A opressão se esconde atrás de véus de normatividade, por meio da religião, das práticas médicas, da moral sexual e da domesticidade. Em resposta, os laços sagrados operam nas entrelinhas, nas brechas e becos labirínticos onde o panóptico da misoginia não pode ver. Essa rede de laços está em toda parte, desde Amina e sua amiga cuidando uma da outra enquanto vendem suas mercadorias na estrada, até a enfermeira que se recusa a receber o pagamento pelo aborto de Maria e a irmã que, depois de abandonar Amina depois que ela engravidou, finalmente repara laços quebrados.

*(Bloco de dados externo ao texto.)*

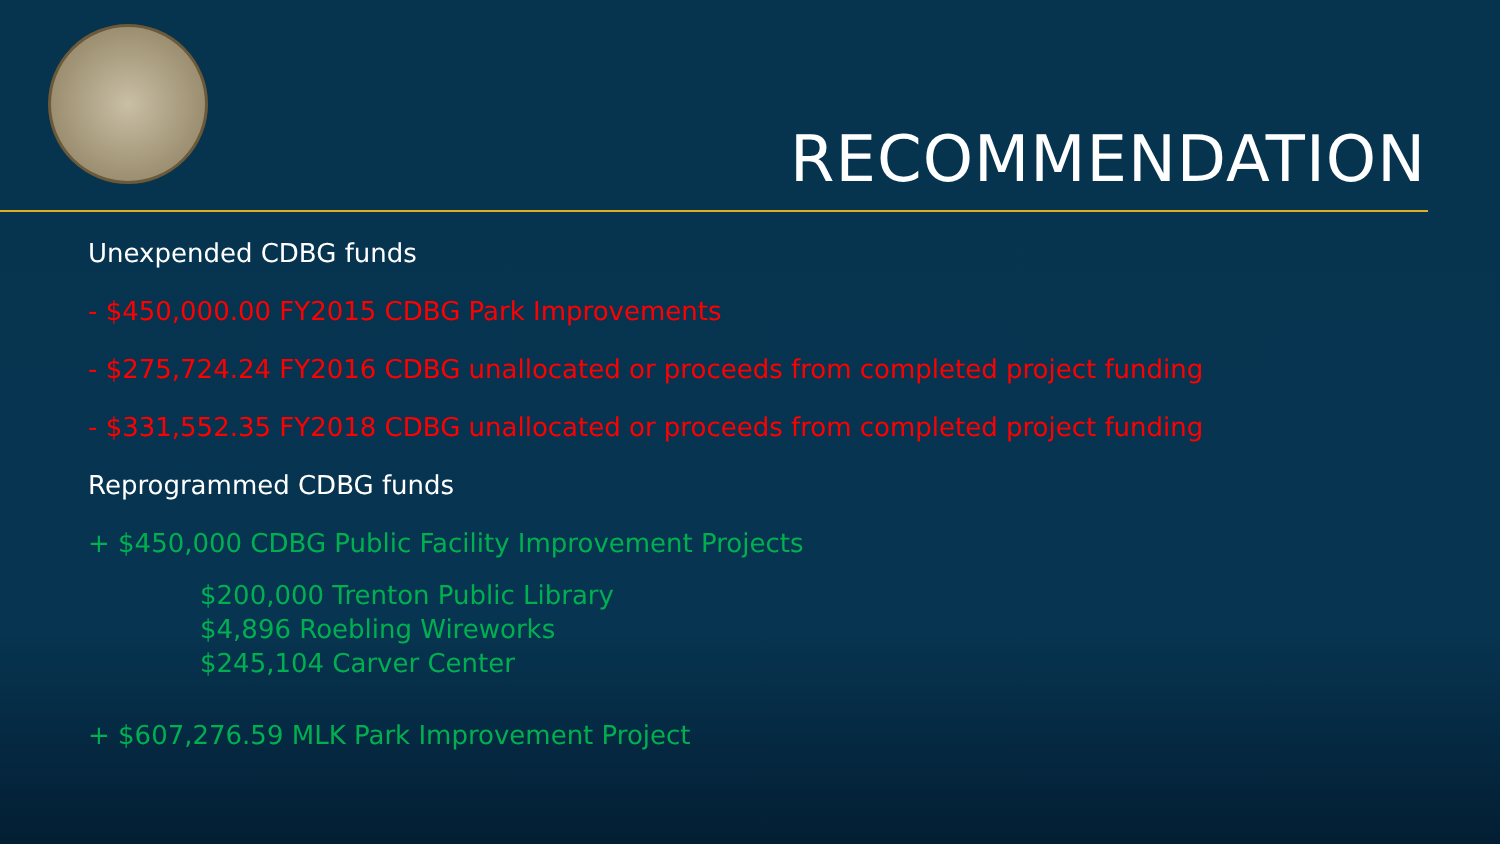RECOMMENDATION
Unexpended CDBG funds
- $450,000.00 FY2015 CDBG Park Improvements
- $275,724.24 FY2016 CDBG unallocated or proceeds from completed project funding
- $331,552.35 FY2018 CDBG unallocated or proceeds from completed project funding
Reprogrammed CDBG funds
+ $450,000 CDBG Public Facility Improvement Projects
$200,000 Trenton Public Library
$4,896 Roebling Wireworks
$245,104 Carver Center
+ $607,276.59 MLK Park Improvement Project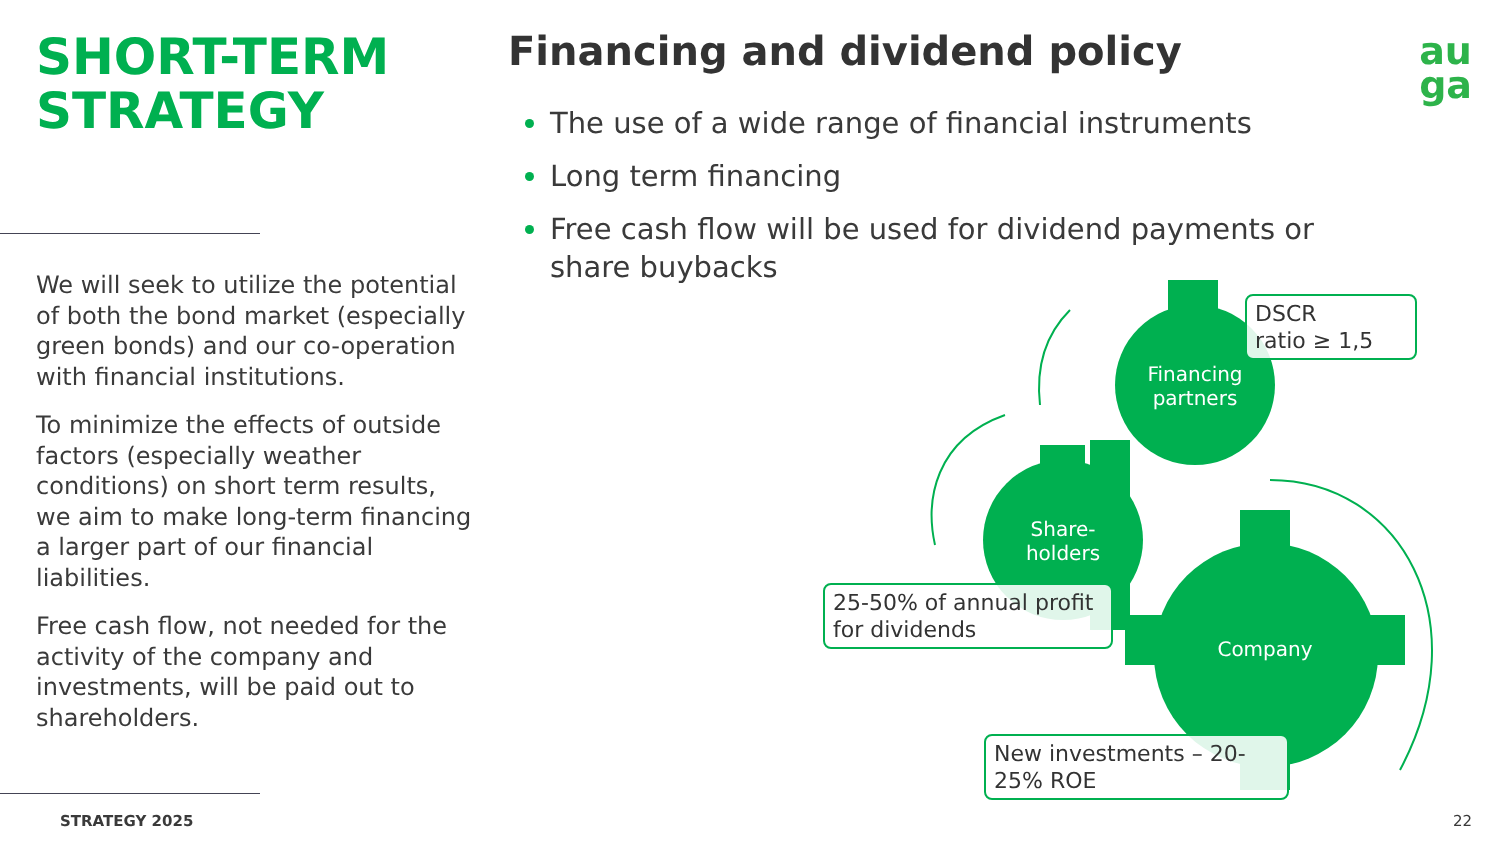SHORT-TERM STRATEGY
We will seek to utilize the potential of both the bond market (especially green bonds) and our co-operation with financial institutions.
To minimize the effects of outside factors (especially weather conditions) on short term results, we aim to make long-term financing a larger part of our financial liabilities.
Free cash flow, not needed for the activity of the company and investments, will be paid out to shareholders.
Financing and dividend policy
The use of a wide range of financial instruments
Long term financing
Free cash flow will be used for dividend payments or share buybacks
au
ga
Financing partners
Share-holders
Company
DSCR
ratio ≥ 1,5
25-50% of annual profit for dividends
New investments – 20-25% ROE
STRATEGY 2025 22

É fácil imaginar um filme como “Lingui” se transformando em um filme de mensagem de arte superaquecido, dado seu foco na situação desesperadora de Maria. Isso raramente acontece, apesar de alguns artifícios de enredo perturbadores envolvendo um imã insensível (Saleh Sambo) e o pretenso pretendente desprezível de Djaoro. Na maioria das vezes, Haroun e seus colaboradores exploram silenciosamente seus locais de N'Djamena por seu potencial dramático, como quando Maria espia na esquina de um beco enquanto segue sua mãe. A câmera se move com a cabeça de Alio e nos mostra Amina sentada sozinha, aparentemente inconsciente (ou despreocupada) com a presença próxima de Maria. Esta é uma imagem evocativa que realmente não avança a história ou seus temas. É apenas uma expressão incidental de saudade que também mostra quem esses personagens são um para o outro. 

Esses momentos díspares são entrelaçados como uma aliança oculta que protege as mulheres da desumanização dos homens. A cena final de Lingui é a expressão perfeita disso: pingando de ironia, as mulheres dançam e comemoram aparentemente pela 'circuncisão' da sobrinha de Amina. Mas à medida que vemos quem deve realizar o procedimento, sabemos o verdadeiro motivo de seu júbilo enquanto o cunhado estúpido de Amina observa, alheio.